-- REQUIRED TASK --
Put the lines below into a Markdown table with two columns, Row and Line. Give each line its own numbered row and leave out the blank lines.

-- MATERIAL FOR THIS TASK --

---*---

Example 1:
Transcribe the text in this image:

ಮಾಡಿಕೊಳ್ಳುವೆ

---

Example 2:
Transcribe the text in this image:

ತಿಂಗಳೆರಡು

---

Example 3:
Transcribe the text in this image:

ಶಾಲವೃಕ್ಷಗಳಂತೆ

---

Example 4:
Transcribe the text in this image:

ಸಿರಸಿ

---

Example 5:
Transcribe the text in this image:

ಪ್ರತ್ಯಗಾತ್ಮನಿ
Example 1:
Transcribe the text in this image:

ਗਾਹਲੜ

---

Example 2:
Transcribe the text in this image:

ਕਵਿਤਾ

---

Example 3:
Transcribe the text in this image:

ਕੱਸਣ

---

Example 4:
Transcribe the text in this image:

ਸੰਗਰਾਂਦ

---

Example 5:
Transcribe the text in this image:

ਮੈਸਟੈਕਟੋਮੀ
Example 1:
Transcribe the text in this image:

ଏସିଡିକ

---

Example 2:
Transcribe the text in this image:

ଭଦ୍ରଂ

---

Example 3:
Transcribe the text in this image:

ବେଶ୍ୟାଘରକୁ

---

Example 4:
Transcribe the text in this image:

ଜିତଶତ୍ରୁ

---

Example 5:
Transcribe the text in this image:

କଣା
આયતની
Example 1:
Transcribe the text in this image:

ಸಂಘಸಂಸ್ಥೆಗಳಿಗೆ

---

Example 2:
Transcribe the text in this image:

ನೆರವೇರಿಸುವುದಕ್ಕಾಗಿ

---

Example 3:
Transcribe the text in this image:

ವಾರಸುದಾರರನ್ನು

---*---

-- RESPONSE TO THIS EXERCISE --
| Row | Line |
|---|---|
| 1 | Example 1: |
| 2 | Transcribe the text in this image: |
| 3 | ಮಾಡಿಕೊಳ್ಳುವೆ |
| 4 | --- |
| 5 | Example 2: |
| 6 | Transcribe the text in this image: |
| 7 | ತಿಂಗಳೆರಡು |
| 8 | --- |
| 9 | Example 3: |
| 10 | Transcribe the text in this image: |
| 11 | ಶಾಲವೃಕ್ಷಗಳಂತೆ |
| 12 | --- |
| 13 | Example 4: |
| 14 | Transcribe the text in this image: |
| 15 | ಸಿರಸಿ |
| 16 | --- |
| 17 | Example 5: |
| 18 | Transcribe the text in this image: |
| 19 | ಪ್ರತ್ಯಗಾತ್ಮನಿ |
| 20 | Example 1: |
| 21 | Transcribe the text in this image: |
| 22 | ਗਾਹਲੜ |
| 23 | --- |
| 24 | Example 2: |
| 25 | Transcribe the text in this image: |
| 26 | ਕਵਿਤਾ |
| 27 | --- |
| 28 | Example 3: |
| 29 | Transcribe the text in this image: |
| 30 | ਕੱਸਣ |
| 31 | --- |
| 32 | Example 4: |
| 33 | Transcribe the text in this image: |
| 34 | ਸੰਗਰਾਂਦ |
| 35 | --- |
| 36 | Example 5: |
| 37 | Transcribe the text in this image: |
| 38 | ਮੈਸਟੈਕਟੋਮੀ |
| 39 | Example 1: |
| 40 | Transcribe the text in this image: |
| 41 | ଏସିଡିକ |
| 42 | --- |
| 43 | Example 2: |
| 44 | Transcribe the text in this image: |
| 45 | ଭଦ୍ରଂ |
| 46 | --- |
| 47 | Example 3: |
| 48 | Transcribe the text in this image: |
| 49 | ବେଶ୍ୟାଘରକୁ |
| 50 | --- |
| 51 | Example 4: |
| 52 | Transcribe the text in this image: |
| 53 | ଜିତଶତ୍ରୁ |
| 54 | --- |
| 55 | Example 5: |
| 56 | Transcribe the text in this image: |
| 57 | କଣା |
| 58 | આયતની |
| 59 | Example 1: |
| 60 | Transcribe the text in this image: |
| 61 | ಸಂಘಸಂಸ್ಥೆಗಳಿಗೆ |
| 62 | --- |
| 63 | Example 2: |
| 64 | Transcribe the text in this image: |
| 65 | ನೆರವೇರಿಸುವುದಕ್ಕಾಗಿ |
| 66 | --- |
| 67 | Example 3: |
| 68 | Transcribe the text in this image: |
| 69 | ವಾರಸುದಾರರನ್ನು |